### Directive
In the listing below, count every line that contains "médios". Give nothing but the number.
*** Begin section ***
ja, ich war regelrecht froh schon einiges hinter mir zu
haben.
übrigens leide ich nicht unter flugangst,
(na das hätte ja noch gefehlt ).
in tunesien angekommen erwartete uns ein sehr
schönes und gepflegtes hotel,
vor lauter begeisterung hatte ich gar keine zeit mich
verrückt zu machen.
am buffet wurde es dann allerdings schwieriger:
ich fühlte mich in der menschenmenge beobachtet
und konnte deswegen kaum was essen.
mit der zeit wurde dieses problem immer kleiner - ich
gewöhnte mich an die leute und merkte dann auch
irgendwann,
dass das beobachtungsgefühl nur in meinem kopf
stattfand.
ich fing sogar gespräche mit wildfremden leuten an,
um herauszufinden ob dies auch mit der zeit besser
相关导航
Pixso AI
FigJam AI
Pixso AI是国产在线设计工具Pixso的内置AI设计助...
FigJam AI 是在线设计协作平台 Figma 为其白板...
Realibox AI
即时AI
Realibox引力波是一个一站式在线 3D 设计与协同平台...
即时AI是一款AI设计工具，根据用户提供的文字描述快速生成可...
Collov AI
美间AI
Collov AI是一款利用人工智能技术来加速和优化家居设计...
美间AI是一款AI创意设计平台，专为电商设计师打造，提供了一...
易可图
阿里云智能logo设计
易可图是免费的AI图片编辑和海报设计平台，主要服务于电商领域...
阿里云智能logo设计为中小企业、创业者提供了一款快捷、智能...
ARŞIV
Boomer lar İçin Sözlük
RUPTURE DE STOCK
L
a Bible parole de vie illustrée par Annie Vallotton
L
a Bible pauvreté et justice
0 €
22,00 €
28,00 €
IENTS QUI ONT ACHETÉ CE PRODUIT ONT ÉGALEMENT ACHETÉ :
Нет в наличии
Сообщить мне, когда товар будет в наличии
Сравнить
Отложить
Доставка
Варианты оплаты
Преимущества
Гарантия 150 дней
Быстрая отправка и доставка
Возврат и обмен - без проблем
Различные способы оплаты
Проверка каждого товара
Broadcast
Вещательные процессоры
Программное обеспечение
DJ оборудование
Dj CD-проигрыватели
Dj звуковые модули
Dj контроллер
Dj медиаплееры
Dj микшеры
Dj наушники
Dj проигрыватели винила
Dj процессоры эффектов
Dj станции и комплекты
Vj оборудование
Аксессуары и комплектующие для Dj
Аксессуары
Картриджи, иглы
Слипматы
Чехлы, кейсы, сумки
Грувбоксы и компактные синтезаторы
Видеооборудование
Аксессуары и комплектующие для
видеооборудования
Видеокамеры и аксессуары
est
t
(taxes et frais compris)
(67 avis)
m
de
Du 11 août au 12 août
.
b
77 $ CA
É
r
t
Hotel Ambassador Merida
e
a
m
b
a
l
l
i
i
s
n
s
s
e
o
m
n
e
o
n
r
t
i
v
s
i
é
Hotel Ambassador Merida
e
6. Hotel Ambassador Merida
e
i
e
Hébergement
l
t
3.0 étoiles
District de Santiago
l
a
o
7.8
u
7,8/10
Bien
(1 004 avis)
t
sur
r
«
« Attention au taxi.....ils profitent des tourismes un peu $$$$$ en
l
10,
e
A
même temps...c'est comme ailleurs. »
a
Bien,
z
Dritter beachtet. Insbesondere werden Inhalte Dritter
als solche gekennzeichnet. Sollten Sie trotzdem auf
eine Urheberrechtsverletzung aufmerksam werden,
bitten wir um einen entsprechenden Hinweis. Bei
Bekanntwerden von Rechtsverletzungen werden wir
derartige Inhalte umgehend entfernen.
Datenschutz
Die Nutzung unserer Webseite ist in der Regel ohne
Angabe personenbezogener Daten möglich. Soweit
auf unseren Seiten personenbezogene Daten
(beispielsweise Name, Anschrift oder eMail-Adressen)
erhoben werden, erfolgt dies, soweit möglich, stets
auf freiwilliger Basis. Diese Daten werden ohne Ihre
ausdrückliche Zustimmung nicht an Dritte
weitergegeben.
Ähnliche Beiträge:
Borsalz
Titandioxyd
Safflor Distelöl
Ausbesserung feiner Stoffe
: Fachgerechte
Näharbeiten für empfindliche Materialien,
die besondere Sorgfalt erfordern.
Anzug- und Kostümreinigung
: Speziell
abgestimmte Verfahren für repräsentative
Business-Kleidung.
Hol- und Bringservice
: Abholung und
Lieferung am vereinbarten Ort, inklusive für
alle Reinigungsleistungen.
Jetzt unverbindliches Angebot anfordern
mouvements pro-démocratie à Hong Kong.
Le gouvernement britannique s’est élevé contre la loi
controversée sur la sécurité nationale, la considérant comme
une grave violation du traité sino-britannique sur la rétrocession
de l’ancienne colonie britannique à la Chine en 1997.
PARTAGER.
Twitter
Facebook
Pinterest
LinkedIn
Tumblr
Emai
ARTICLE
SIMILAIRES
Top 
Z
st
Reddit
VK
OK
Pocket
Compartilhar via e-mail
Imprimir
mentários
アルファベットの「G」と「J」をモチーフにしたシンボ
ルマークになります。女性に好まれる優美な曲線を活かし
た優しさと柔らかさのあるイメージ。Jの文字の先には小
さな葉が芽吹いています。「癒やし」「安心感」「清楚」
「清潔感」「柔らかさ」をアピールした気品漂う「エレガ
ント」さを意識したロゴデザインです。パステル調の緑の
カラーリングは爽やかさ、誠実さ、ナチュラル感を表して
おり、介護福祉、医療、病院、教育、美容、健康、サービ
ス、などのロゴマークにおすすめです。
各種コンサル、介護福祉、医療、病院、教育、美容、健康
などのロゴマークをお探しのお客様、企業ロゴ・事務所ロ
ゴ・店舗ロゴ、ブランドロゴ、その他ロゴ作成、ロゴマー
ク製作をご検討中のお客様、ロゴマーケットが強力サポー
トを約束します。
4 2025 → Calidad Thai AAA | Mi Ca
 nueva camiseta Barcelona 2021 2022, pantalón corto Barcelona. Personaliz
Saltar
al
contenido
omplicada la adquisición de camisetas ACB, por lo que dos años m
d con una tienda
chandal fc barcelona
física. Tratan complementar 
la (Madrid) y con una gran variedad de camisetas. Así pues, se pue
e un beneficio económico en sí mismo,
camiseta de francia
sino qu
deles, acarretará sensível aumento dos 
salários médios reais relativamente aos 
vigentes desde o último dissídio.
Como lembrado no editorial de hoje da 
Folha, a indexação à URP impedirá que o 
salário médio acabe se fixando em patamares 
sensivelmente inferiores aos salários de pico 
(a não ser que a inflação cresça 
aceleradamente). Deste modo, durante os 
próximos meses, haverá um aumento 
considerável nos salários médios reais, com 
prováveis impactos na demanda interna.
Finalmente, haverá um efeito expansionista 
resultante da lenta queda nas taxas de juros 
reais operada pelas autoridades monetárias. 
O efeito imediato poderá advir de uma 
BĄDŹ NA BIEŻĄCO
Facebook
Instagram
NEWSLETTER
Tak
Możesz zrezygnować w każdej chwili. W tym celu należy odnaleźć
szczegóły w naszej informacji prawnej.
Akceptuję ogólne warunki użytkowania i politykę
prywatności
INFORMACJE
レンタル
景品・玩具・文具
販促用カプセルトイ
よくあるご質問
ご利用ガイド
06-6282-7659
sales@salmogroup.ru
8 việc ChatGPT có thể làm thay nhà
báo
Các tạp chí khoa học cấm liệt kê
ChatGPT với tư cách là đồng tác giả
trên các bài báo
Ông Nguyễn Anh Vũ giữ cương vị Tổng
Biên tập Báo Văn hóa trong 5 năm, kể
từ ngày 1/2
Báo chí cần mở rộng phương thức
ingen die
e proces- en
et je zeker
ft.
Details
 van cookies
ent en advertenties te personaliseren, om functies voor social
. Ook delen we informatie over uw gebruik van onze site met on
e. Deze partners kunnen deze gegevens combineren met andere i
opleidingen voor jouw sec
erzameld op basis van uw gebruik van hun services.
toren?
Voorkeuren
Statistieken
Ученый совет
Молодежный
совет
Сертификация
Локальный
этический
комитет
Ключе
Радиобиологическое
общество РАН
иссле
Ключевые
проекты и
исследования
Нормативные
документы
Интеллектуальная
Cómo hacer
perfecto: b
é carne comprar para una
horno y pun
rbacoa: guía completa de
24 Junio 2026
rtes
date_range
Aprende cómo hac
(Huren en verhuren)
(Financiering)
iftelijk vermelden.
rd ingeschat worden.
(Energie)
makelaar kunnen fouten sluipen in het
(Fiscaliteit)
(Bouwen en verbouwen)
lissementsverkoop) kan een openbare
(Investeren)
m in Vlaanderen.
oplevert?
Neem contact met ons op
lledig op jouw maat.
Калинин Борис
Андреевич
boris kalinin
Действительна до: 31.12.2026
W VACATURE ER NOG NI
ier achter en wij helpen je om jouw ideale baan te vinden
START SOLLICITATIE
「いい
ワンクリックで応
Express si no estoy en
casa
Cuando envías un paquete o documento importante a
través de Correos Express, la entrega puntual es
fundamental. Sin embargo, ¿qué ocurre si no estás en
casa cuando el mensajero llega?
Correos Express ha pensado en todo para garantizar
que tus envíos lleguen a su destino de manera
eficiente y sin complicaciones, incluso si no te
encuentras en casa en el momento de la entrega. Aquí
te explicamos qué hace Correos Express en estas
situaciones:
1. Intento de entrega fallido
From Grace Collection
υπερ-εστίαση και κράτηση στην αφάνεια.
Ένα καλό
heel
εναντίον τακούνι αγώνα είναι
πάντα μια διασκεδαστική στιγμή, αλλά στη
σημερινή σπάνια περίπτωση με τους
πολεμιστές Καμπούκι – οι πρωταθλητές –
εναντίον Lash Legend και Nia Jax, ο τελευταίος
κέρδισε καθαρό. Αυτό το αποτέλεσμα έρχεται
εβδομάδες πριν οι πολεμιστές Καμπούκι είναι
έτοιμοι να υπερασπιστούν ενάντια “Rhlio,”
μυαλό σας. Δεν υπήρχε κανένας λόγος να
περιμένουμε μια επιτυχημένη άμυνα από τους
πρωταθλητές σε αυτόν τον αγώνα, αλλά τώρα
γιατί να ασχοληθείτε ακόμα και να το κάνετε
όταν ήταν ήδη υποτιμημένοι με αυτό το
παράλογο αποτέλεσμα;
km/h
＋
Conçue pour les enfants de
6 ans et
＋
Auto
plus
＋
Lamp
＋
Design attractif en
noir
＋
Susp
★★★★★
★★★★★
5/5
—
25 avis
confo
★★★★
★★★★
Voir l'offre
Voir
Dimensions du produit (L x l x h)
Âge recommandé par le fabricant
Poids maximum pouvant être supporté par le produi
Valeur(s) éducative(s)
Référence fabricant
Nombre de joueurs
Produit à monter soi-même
*** End section ***
### Reply
2